**文書抜粋:**
そこで、例えば、特許文献1(特開2000-355362号公報)には、内容物を充填してなる包装袋において、その包装袋を形成するフィルムと内容物との剥離性の向上を目的として、フィルムに剥離剤を塗布することが行われている。
なお、上述した包装袋は、例えば、特許文献1の図4に開示されている縦ピロー充填包装機を用いて形成することができる。具体的には、ロール状に巻き取られる剥離剤塗工済のフィルムは、帯状体の状態から、上方から下方にかけて連続して移動する過程でセーラー等の成形部材において筒状に形成され、フィルムのシーラント層同士を合わせた合掌状の縦方向、横方向の重合部がヒートシールされる。この袋状に成形された内部に内容物が充填され、充填後は、その開口部が横ヒートシールされる。これにより、包装袋を形成することができる。
また、特許文献2(特許2787269号公報)には、基材樹脂に対して、剥離剤として凝固点が10℃以下であり、かつ、HLB(Hydrophile Lipophile Balance)が5.0以下の添加剤を0.3〜3重量部添加することで、粘性の高い内容物に対して内容物の付着を抑制する技術について開示されている。
さらに、特許文献3(特開2007−284071号公報)には、基材樹脂に対して水酸基の数が0又は1の脂肪酸エステルを添加した液切れ性の高いキャップについて開示されている。
特開2000−355362号公報 特許2787269号公報 特開2007−284071号公報
しかしながら、特許文献2のような液体の剥離剤を添加したフィルムは、製膜後のフィルムから剥離剤がブリードアウトし、フィルムの張り合わせラインや製袋ラインに剥離剤が付着、蓄積することになる。その際、ラインに堆積した剥離剤によりべたつき、あるいは滑り性が向上しすぎてフィルムの張り合わせラインの走行性に影響を及ぼすことがある。
また、剥離剤を塗布したフィルムをロール巻きする際は、剥離剤面がフィルムの裏側表面と接触することになる。その結果、フィルムの裏側表面に剥離剤が裏移りし、フィルムを製袋機にて走行させる際に、セーラー等の成形部材に剥離剤が付着し、フィルムの走行性に影響を及ぼすことがある。
本発明は、上記事情に鑑みてなされたものであり、ライン適性及び内容物の剥離性の良好なフィルム及び包装袋を提供することを目的とする。
かかる目的を達成するために、本発明は、以下の特徴を有する。
本発明にかかる製袋用フィルムは、
少なくとも常温で固体の界面活性剤と常温で液体の界面活性剤とを含む剥離剤を樹脂に添加したシーラント層を有し、
前記剥離剤はHLB値が1.5以下の脂肪酸エステルであり、
少なくとも表面を算術平均粗さRa≧0.1μm、最大高さRmax≧2.0μmに粗面化した、製袋機と接する層を有し、
前記界面活性剤は、全てHLB値が1.0以下で水酸基の数が0のグリセリン脂肪酸フルエステルである、ことを特徴とする。

**保存済みレコード:**
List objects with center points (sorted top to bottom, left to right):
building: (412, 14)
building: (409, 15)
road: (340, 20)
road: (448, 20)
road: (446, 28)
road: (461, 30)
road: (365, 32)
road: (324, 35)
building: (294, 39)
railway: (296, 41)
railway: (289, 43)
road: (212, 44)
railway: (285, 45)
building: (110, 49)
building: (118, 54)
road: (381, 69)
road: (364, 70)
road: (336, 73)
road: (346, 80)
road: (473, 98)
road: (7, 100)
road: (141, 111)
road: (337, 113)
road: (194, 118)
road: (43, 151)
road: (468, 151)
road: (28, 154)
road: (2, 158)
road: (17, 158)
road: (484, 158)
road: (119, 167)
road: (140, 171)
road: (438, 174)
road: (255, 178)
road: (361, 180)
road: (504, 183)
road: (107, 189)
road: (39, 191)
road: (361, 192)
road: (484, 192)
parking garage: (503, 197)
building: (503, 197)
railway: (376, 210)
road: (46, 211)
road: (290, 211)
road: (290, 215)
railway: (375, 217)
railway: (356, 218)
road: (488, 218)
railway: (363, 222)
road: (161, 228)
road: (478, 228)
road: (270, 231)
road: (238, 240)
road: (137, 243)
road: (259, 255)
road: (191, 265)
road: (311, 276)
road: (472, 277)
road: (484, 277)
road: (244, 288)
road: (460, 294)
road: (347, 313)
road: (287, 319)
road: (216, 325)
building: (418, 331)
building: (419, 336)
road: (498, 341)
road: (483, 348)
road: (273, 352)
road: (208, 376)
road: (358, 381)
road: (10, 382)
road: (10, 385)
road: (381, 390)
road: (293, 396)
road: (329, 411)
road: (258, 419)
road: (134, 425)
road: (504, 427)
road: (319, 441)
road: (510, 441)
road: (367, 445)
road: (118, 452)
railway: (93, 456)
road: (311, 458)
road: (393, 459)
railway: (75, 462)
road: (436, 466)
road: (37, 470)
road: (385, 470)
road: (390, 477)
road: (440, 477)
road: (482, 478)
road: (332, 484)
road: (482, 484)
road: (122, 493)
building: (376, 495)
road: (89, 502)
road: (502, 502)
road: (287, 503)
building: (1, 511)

**記述課題:**
(1) 上の文書抜粋のうち、「本発明にかかる製袋用フィルムは、」から「ルである、ことを特徴とする。」に至るまでの全文を書き写してください。
(2) 文書抜粋に基づき、次の問いに答えてください。
(a) 特許文献2の技術では、添加剤を基材樹脂に対して何重量部添加するか。
(b) 製袋機と接する層の表面は、算術平均粗さRaと最大高さRmaxがそれぞれどの条件を満たすように粗面化されるか。
(c) 特許文献3のキャップで基材樹脂に添加される脂肪酸エステルは、水酸基の数がいくつのものか。

**課題別解答:**
(1)
本発明にかかる製袋用フィルムは、
少なくとも常温で固体の界面活性剤と常温で液体の界面活性剤とを含む剥離剤を樹脂に添加したシーラント層を有し、
前記剥離剤はHLB値が1.5以下の脂肪酸エステルであり、
少なくとも表面を算術平均粗さRa≧0.1μm、最大高さRmax≧2.0μmに粗面化した、製袋機と接する層を有し、
前記界面活性剤は、全てHLB値が1.0以下で水酸基の数が0のグリセリン脂肪酸フルエステルである、ことを特徴とする。

(2)
(a) 0.3〜3重量部
(b) Ra≧0.1μm、Rmax≧2.0μm
(c) 0又は1